At many organizations, any employee has full access to private information because it’s too hard to separate by role. These practices may meet legal compliance, but – as we’ve seen with the rise of phishing and ransomware – leave open opportunities for disaster.

Regulating Data Access in Snowflake

Here are a few recommendations for careful and efficient privacy practices.

Consider anonymization, encryption and masking. True anonymization, per historical standards, involves transforming sensitive data to an anonymous format that cannot be reversed. In contrast, standard encryption of fields follows an unknown pattern that can be reversed with the right key, which is desirable in some cases. Anonymization physically replaces values with characters that do not in any way correspond to a pattern related to the underlying data, such as “000-000-0000” for all phone numbers.

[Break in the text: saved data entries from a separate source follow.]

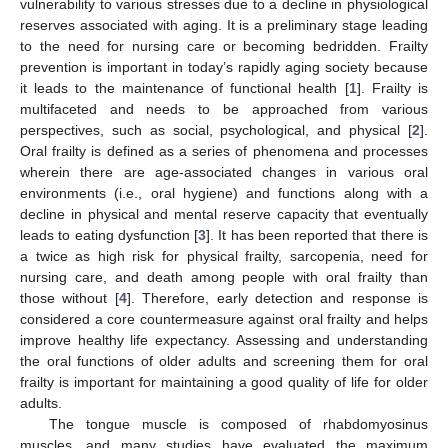
vulnerability to various stresses due to a decline in physiological
reserves associated with aging. It is a preliminary stage leading
to the need for nursing care or becoming bedridden. Frailty
prevention is important in today’s rapidly aging society because
it leads to the maintenance of functional health [
1
]. Frailty is
multifaceted and needs to be approached from various
perspectives, such as social, psychological, and physical [
2
].
Oral frailty is defined as a series of phenomena and processes
wherein there are age-associated changes in various oral
environments (i.e., oral hygiene) and functions along with a
decline in physical and mental reserve capacity that eventually
leads to eating dysfunction [
3
]. It has been reported that there is
a twice as high risk for physical frailty, sarcopenia, need for
nursing care, and death among people with oral frailty than
those without [
4
]. Therefore, early detection and response is
considered a core countermeasure against oral frailty and helps
improve healthy life expectancy. Assessing and understanding
the oral functions of older adults and screening them for oral
frailty is important for maintaining a good quality of life for older
adults.
The tongue muscle is composed of rhabdomyosinus
muscles, and many studies have evaluated the maximum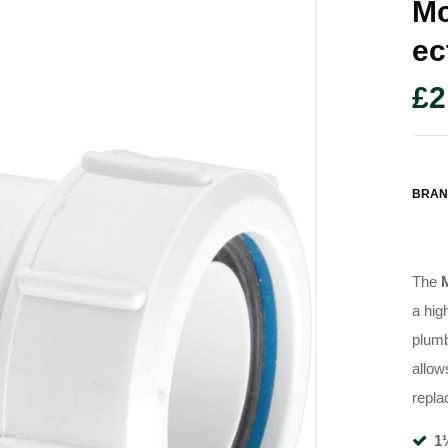
Mc
Ec
£
2
BRAN
The
a hig
plumb
allow
repla
1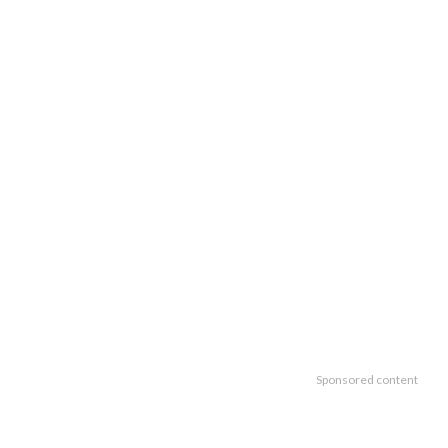
Sponsored content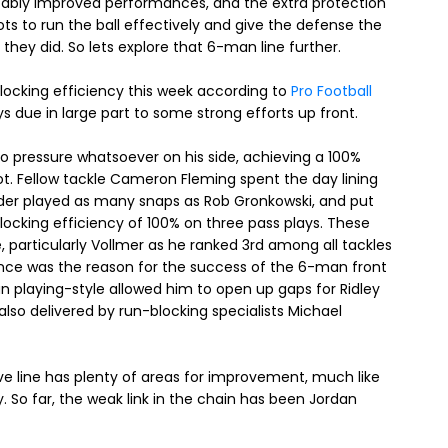
tably improved performances, and the extra protection
ts to run the ball effectively and give the defense the
hey did. So lets explore that 6-man line further.
blocking efficiency this week according to
Pro Football
ays due in large part to some strong efforts up front.
no pressure whatsoever on his side, achieving a 100%
ot. Fellow tackle Cameron Fleming spent the day lining
under played as many snaps as Rob Gronkowski, and put
-blocking efficiency of 100% on three pass plays. These
 particularly Vollmer as he ranked 3rd among all tackles
ance was the reason for the success of the 6-man front
man playing-style allowed him to open up gaps for Ridley
also delivered by run-blocking specialists Michael
e line has plenty of areas for improvement, much like
 So far, the weak link in the chain has been Jordan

You may not need this bar-the-doors approach in your environment once the recommended isolation, masking, role, and row-level policies are combined. Here are some guiding principles to follow:

• Create carefully organized roles that can be used to enforce access rules.
  • • For more granular Snowflake security, create mapping tables (for example, to associate people to specific regions to further limit their data access).
• Create tags for all potentially sensitive data domains and entities.
• Store and manage tags and mapping tables in an isolated security database with minimal access allowed.
  • • Hide data that users should not access directly in one or more isolated databases, only giving access to necessary processes.
    • Create views and derived tables in another limited-access database, directing users there.
• Where feasible, also store sensitive data elements separately, allowing only authorized users to connect the sensitive and non-sensitive portions.
• Apply dynamic data masking to all potentially sensitive columns using the tags above, with a default-nothing approach that masks data for all but explicitly authorized users.
• Apply row access policies to all potentially sensitive tables, again with a default-nothing approach.

For anonymization of production data in lower environments (e.g., for testing), the same masking policies will be applied if you clone data between environments. If you need further anonymization (or true irreversible anonymization), you can create and apply similar masking policies while making an automated copy of the data, resulting in an irreversibly-masked derived table.

Conclusion

The Snowflake security and data privacy tools described in this series do take work to implement properly, but all of this is far easier than it used to be with traditional database platforms. Equally as important is the value side of the equation: your information does you no good locked up in a vault nobody can access.

A safety net of reliable access control means you can unlock the value of your data without putting it – or your organization – at risk. You can empower your employees to analyze the information you have and get creative with new ways of using it. Your IT organization can be faster and more cost-effective, and your business users can be more self-sufficient. Using data shares (and even the Data Marketplace), you can monetize your data with low maintenance efforts and complete control.

Companies are already seeing the opportunities here: cloud CRM vendor Hubspot was able to skip the development and maintenance of an API for their customers to retrieve data, instead configuring a data share and saying, “take what you need.” A major processor of airline tickets opened a new revenue stream by sharing aggregated sales information with banks and market research companies.

We hope you’ll take advantage of this information to build your organization’s safety net and start to explore the possibilities that it brings.